◆ Travail à faire
A – Répondez à ces questions d'après le texte sur la garde à vue de Nicolas Sarkozy.
(i) Dans quelle ville Nicolas Sarkozy est-il entendu par les policiers ?
(ii) À quelle date le parquet de Paris a-t-il ouvert l'enquête ?
(iii) Quelle somme Abdallah Senoussi a-t-il déclaré avoir versée pour la campagne de Nicolas Sarkozy ?
B – Recopiez à l'identique le passage du texte sur la garde à vue de Nicolas Sarkozy qui va de « Pourquoi Nicolas Sarkozy » jusqu'à « éléments repose l’enquête ? » inclus.
== Texte du document
20 mars 2018

Tout s'explique

Nicolas Sarkozy placé en garde à vue

Pourquoi Nicolas Sarkozy est-il en garde à vue ?

L’ancien président français Nicolas Sarkozy est en garde à vue depuis ce matin. Convoqué pour la première fois dans le cadre de l’enquête sur les soupçons de financement par la Libye de sa campagne présidentielle de 2007, il est entendu par des policiers spécialisés dans la lutte anticorruption à Nanterre (Hauts-de-Seine). En fonction des éléments recueillis par les policiers, il peut ensuite être remis en liberté ou présenté aux magistrats chargés de l’enquête qui auront alors la possibilité de le mettre en examen. Nicolas Sarkozy est déjà mis en examen dans deux autres affaires, l’une concernant la possible tentative de corruption d’un juge dans le but d’obtenir des renseignements sur son dossier judiciaire et l’autre liée à la société Bygmalion qui a organisé des événements pour sa campagne de 2012.

Sur quels éléments repose l’enquête ?

Le parquet de Paris a ouvert en avril 2013 une enquête contre X pour, entre autres, corruption active et passive, faux et usage de faux et abus de biens sociaux. Elle repose notamment sur une déposition de Ziad Takieddine, un homme d’affaires franco-libanais, qui a affirmé détenir les preuves du financement libyen de la campagne de Nicolas Sarkozy. Selon Mediapart, l’enquête repose également sur des carnets manuscrits de l’ancien ministre du Pétrole libyen Choukri Ghanem, où sont mentionnés des versements à l’entourage de Nicolas Sarkozy, et un procès-verbal devant la Cour pénale internationale de l’ancien chef des services secrets libyens Abdallah Senoussi, qui a déclaré avoir versé 5 millions d’euros pour la campagne de Nicolas Sarkozy.
====
== Informations affichées
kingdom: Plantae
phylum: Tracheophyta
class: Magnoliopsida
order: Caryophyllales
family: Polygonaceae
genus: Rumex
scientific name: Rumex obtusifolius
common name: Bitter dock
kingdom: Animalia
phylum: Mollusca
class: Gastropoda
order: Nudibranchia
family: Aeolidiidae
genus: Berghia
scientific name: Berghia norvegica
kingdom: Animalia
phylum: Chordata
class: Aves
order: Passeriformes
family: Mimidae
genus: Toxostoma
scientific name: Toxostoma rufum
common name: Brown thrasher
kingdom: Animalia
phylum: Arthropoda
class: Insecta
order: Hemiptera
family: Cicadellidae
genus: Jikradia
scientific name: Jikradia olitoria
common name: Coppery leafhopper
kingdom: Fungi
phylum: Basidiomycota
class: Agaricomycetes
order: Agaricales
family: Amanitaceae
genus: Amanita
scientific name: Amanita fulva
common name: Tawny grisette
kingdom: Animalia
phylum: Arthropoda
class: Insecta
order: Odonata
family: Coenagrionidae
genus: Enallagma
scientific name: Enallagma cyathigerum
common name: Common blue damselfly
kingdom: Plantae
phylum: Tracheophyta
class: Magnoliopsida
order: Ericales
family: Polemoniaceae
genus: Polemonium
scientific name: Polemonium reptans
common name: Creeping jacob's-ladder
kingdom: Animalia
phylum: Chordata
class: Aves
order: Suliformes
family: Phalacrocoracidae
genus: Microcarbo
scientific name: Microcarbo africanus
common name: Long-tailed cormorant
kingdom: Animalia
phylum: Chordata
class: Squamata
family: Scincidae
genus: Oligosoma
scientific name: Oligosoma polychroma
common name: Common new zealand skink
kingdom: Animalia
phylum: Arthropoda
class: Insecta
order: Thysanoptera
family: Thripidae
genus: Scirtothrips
====
◆ Corrigé des exercices
A –
(i) À Nanterre (Hauts-de-Seine).
(ii) En avril 2013.
(iii) 5 millions d'euros.

B –
Pourquoi Nicolas Sarkozy est-il en garde à vue ?

L’ancien président français Nicolas Sarkozy est en garde à vue depuis ce matin. Convoqué pour la première fois dans le cadre de l’enquête sur les soupçons de financement par la Libye de sa campagne présidentielle de 2007, il est entendu par des policiers spécialisés dans la lutte anticorruption à Nanterre (Hauts-de-Seine). En fonction des éléments recueillis par les policiers, il peut ensuite être remis en liberté ou présenté aux magistrats chargés de l’enquête qui auront alors la possibilité de le mettre en examen. Nicolas Sarkozy est déjà mis en examen dans deux autres affaires, l’une concernant la possible tentative de corruption d’un juge dans le but d’obtenir des renseignements sur son dossier judiciaire et l’autre liée à la société Bygmalion qui a organisé des événements pour sa campagne de 2012.

Sur quels éléments repose l’enquête ?